Il faut présenter votre société à la bonne personne. Ne vous adressez pas à Barbara Corcoran, la reine de l’immobilier, si vous avez un produit que vous allez vendre à des casernes de pompiers.
Ce qui m’amène à…
9. Demandez conseil dès que vous le pouvez
Certains entrepreneurs avaient simplement de mauvaises idées.
Si par exemple vous vendez un jeans et que le fondateur de FUBU ne veut pas l’acheter, alors cela vous apprend immédiatement que votre idée est probablement mauvaise.
Mais je n’ai entendu qu’une fois au cours de cette émission un entrepreneur demander conseil : « Qu’est-ce que j’ai mal fait dans ma présentation ? » Et même alors, lorsque les sharks lui ont répondu, il était sur la défensive et se montrait insultant envers eux.
Si vous n’obtenez pas de deal, apprenez ce que vous avez mal fait. Alors, modifiez votre projet, changez de méthode ou bien lancez une nouvelle entreprise. Ce n’est pas la fin de votre vie si vous n’obtenez pas un deal pourri sur Shark Tank.
Demandez toujours conseil. Gardez « l’esprit du débutant ». Montrez-vous toujours curieux.

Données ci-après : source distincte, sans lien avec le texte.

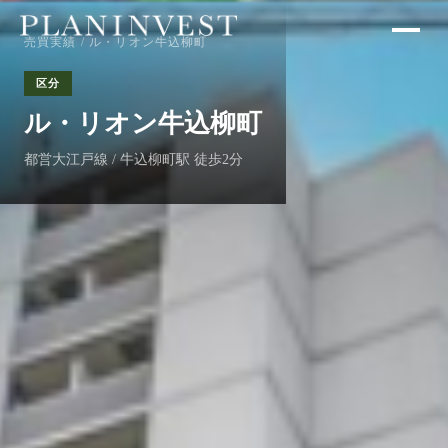
売買実績
/ ル・リオン牛込柳町
区分
ル・リオン牛込柳町
都営大江戸線 / 牛込柳町駅 徒歩2分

Enfin…
« Si vous ne vivez pas dans le monde du choix, vous vivez dans le monde de l’excuse. » – James Altucher
10. Peu importe !
Vous venez de présenter votre produit pendant 15 minutes dans une émission de télé diffusée dans tout le pays, qui sera rediffusée au moins deux ou trois fois et qui sera écoutée une tonne de fois sur iTunes. Ce genre de publicité vous coûterait environ 1 million de dollars, voire plus.
Peu importe donc si vous avez obtenu ou pas un deal.
Ne rejetez pas la faute sur les autres. Ne cherchez pas des excuses. Cherchez des opportunités.
Assurez-vous que votre site web est prêt pour la publicité, pour l’assaut de trafic et de commandes, quelle que soit la qualité du produit et soyez reconnaissant pour la publicité gratuite. Certains entrepreneurs pleuraient lorsqu’ils n’obtenaient pas de deal.
Un entrepreneur tire avantage de toute situation et de chaque opportunité.
Les échecs sont toujours des opportunités. Mais le chemin peut être diffèrent.
De la publicité gratuite d’une valeur d’un million de dollars plus de bons conseils de la part de quelques milliardaires est une super expérience pour vous et votre entreprise. Tirez-en le maximum.
Ces dix leçons sont pour mes filles parce que je leur ai dit à la fin de notre marathon d’émissions Shark Tank que si, d’ici la semaine prochaine, elles n’avaient pas une idée à partir de laquelle elles peuvent fonder une société, alors ce serait : « Pas de cadeau de Noël cette année, ni de vacances cet été ! » – ce qui faciliterait infiniment ma vie.
C’est ma manière de faire. C’est à prendre ou à laisser.